1. The video has the dimensions 13″ long 7/8″ wide 3/8″ thick for the light coloured wood. The darker wood will be slightly narrower. and less than quarter of the 13″ as Paul made two spreaders from one 13″ piece.

      1. Really enjoyed the video Paul. I will be making these for Christmas presents this year for sure.
        You used Sycamore for your blades, are there any woods that you would avoid using for food applications?

        1. Spreaders are normally the first thing you do to practise your knife skills in Sweden and are more or less compulsory when you start the school woodworking at 9 years age. So add on to Paul’s spreader with some whittling.
          Here are some inspiration:

          The traditional wood is of course juniper – smells good, abundent, easy to whittle, withstands water, doesn’t rot and keeps the butter fresh.

  1. I have some linden and some cherry from the log pile that will become some of these. I will probably also do a couple of larger versions like the spatula from the Christmas presents video as well. Will make a nice set for SWMBO.

    1. Well, mineral oil can have its own issues., including blocking vitamin and carotinoid absorption. Mineral oil not from the pharmacy not made for internal use can have carcinogens.

      Vegetable oils don’t,go rancid all that readily at room temperatures. My wife is a cook. She just threw out a bottle of her mother’s that was maybe 15 years old. If it goes rancid, you will surely know. (I have an Italian friend who insists all olive oil sold in the USA is rancid.)
      Some oils like coconut, flaxseed, sesame walnut ( most of the nut oils) and canola are quite resistant. And if you are using them regularly and washing after use, the real problem will be having to constantly renew them. Adding some beeswax or using polimerizing oils like flax or even walnut also helps the oils stay on the wooden ware.

      Any of the vegetable oils high in Omega 3 fatty acids hardly ever go rancid, and if they do, you can smell it. I have a jar of coconut oil in the shop I use for lubricating things that has sat for years and not gone rancid.
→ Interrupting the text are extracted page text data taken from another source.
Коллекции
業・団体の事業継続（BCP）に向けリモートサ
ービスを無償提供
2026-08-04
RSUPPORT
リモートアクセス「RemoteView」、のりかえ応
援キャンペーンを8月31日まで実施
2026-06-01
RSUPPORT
      1. There is really no need to oil at all, as you anyway will wash it after use and wash away the oil, be it mineral or vegetble. Linseed oil which you allow to harden will stay somewhat longer, but will eventually dissapear as well. Traditionally you used juniper which contains its own oil. Again – the butter you spread will re-oil it every day and keep it in shape. You will wear out the blade long before the wood is dried out. A spreading knife normally stays for 6-7 years of daily use.

    2. Hi John,

      Paul says:
      Use whichever oil you want, I’m never sure where this came from but people are always telling me that vegetable oil goes rancid on kitchen utensils, I’ve never had this problem.

      Kind Regards,

  2. Nice project! Very useful and good looking as well. I might suggest as finish treating the same as your butcher block or cutting boards if you already do. Treat the bare wood liberally with food-grade mineral oil pharmacy grade meets that standard and is inexpensive. Buff out excess oil then use butcher block wax which is basically beeswax and carnauba wax mixed in mineral oil to form paste wax. I mention this as it’s another woodworking staple you can make yourself.

  3. Just I when believe I’ve seen Paul share every woodworking project imaginable. He manages to present another useful piece of work. I use organic flax seed on any utensil that contacts food. Now to the scrap bin. Thanks again Paul.

  4. Simple – yes. Cool – Yes!
    So glad to see this one. I have twin 8 year old grandkids coming in two weeks. We have a project for them! Plus I plan to make a big batch for some for church friends.

  5. “It’s good for pates, cream cheeses, butter, a whole variety of jams and jellies. . . .” What about peanut butter! Kidding aside, looking forward to making this. So great to see such care devoted to a small, simple object.

  6. As soon as I saw this video I recognised the spreader as the same type (although not as fancy looking but still made of wood) as we’ve been using for butter in the last 15 years, that we got from Sweden. They were sold in the airport gift shop. I know it’s only a spreader but it’s the blade shape that really seems to make it the perfect tool for the job.

    A great way of using up scraps and makes a great little gift.